You generally want your peak detector to be faster than your sample rate from the ADC. (note: please write ADC [Analog to Digital Controller Converter], not ATD -- use the well-established acronyms). When you want to sample the peak within your sampling interval, then you know it's going to be ready and holding a peak for you. Your peak detector can be self-resetting (via a resistor across the cap, i.e. using the RC time constant) or it can be reset via a transistor across the capacitor, using an output signal from the micro after you've read the peak. If you use a self-resetting peak-detector then you need the ADC to sample it fast enough to get the reading before it decays. If you use a reset transistor, then your ADC can be slower than your peak detector and you can reset it after each reading.

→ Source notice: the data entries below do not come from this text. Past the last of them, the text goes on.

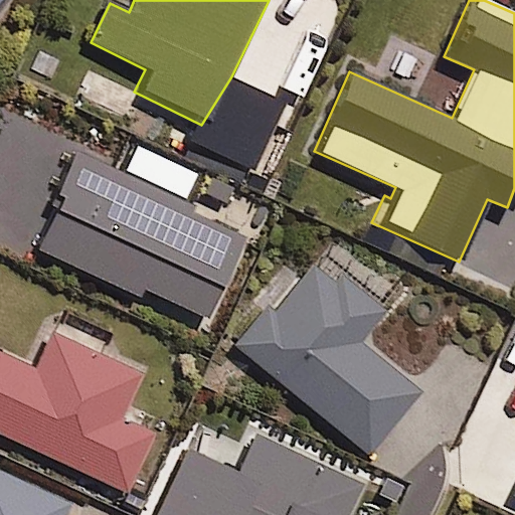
[(231,76),(201,125),(190,148),(249,177),(286,104),(231,76)]
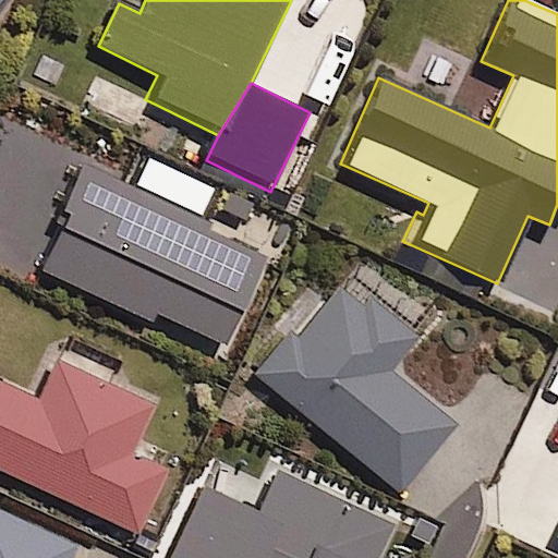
[(262,252),(80,166),(33,266),(143,318),(147,310),(219,343),(262,252)]
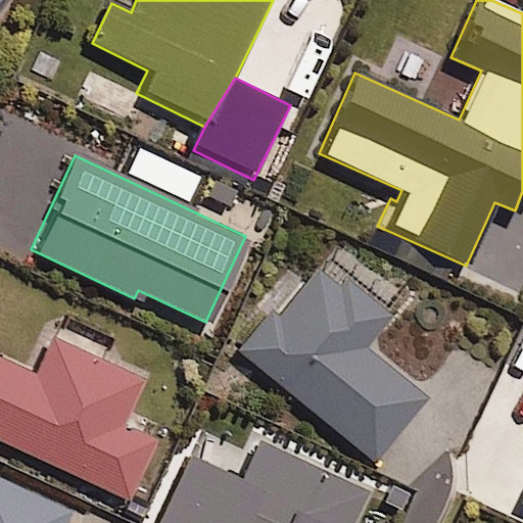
[(385,318),(312,257),(236,351),(371,462),(422,398),(360,348),(385,318)]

To design the peak detector you need to know your input signal, and design it so that it is fast enough to track and hold the peaks that you want (i.e. choose the proper op-amp and cap)
Peaks are always going to be within some time period that you establish. You can wait 1 us or 1 second for a peak to arrive. It's completely up to you and usually depends on what you are sampling. You just need to make the peak detector hold it that long, and you sample it at the required rate.
You can't just decide that I'll wait for the peak to arrive and trigger the ADC when it does, because how long should you wait? You can't wait forever, so you have to wait some time period. This is going to be your ADC sample rate.
Yes, you can get fancy and do some tricky stuff with analog switches, holding caps and comparators to hold the previous peak value value and the current value and trigger the ADC using the comparator output when the current value is greater than the previous value. But you generally don't need that added complication, if your peak detector is fast enough you can just sample the peak value periodically.